2015 — By Avner Levin, Anupa Varghese, Michelle Chibba

This report reviews how Know Your Customer (KYC) standards – rules designed to combat criminal money laundering and terrorism financing – are applied in humanitarian cash programs. The report examines the practices of aid agencies and their processing of the personal information of aid beneficiaries for KYC purposes, and the report assesses the privacy implications of the processing of such information.

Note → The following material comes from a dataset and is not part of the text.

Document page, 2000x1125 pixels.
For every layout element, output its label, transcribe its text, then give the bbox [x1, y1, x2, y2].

The report provides a number of recommendations and guidelines in relation to the application of KYC rules and data privacy measures in humanitarian cash programs that are listed below.

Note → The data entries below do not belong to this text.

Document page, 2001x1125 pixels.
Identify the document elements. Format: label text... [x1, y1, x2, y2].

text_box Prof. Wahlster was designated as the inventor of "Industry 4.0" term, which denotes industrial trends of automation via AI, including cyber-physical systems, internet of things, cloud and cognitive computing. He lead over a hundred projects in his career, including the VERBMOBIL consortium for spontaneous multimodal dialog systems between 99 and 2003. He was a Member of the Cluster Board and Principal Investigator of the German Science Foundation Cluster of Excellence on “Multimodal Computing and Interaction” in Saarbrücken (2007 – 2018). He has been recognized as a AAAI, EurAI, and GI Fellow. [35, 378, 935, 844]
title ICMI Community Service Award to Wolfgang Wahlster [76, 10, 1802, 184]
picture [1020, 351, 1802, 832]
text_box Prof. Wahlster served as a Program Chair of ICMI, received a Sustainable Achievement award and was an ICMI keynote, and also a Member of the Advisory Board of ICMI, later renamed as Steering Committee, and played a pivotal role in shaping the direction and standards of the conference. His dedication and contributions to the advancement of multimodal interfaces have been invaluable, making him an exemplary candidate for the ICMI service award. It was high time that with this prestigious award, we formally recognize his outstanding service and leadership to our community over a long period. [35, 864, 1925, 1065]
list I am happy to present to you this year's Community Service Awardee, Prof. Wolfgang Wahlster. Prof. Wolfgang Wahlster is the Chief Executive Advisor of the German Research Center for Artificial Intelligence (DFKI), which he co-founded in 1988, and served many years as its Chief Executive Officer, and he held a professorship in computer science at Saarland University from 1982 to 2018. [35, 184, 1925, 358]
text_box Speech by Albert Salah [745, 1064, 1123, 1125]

With respect to the application of KYC standards to humanitarian cash programs, the report recommends that aid agencies consider the following:

  • Creating specific humanitarian KYC standards, in collaboration with governments and international organizations
  • Ensuring that aid agencies, rather than beneficiaries, are treated as customers by service provider for KYC purposes
  • Developing simplified KYC forms for humanitarian purposes
  • Limiting the disclosure of information of refugee beneficiaries
  • Leveraging their status as NGOs when negotiating contracts with service providers.

With respect to the data privacy practices of aid agencies in humanitarian cash programs, the report recommends that aid agencies consider the following:

  • Explicitly incorporate personal information protection principles into humanitarian KYC guidelines.
  • Creating privacy policies specifically to govern beneficiary personal information
  • Eliminating the use of personal information collected for KYC compliance for other, secondary purposes.
  • Basing beneficiary privacy policies on the principle of notice rather than the principle of consent.
  • Endorsing the principle of data minimization.
  • Providing beneficiaries with a personal information protection framework and not merely the confidentiality of information.
  • Requiring alternatives to biometric information collection where possible.
  • Implementing strict safeguards for collected biometric information.
  • Postponing inter-agency personal information sharing until such time that robust data privacy practices are in place.
  • Deferring Big Data analytic initiatives until a proper Threat Risk Assessment (TRA) and Privacy Impact Assessment (PIA) are completed.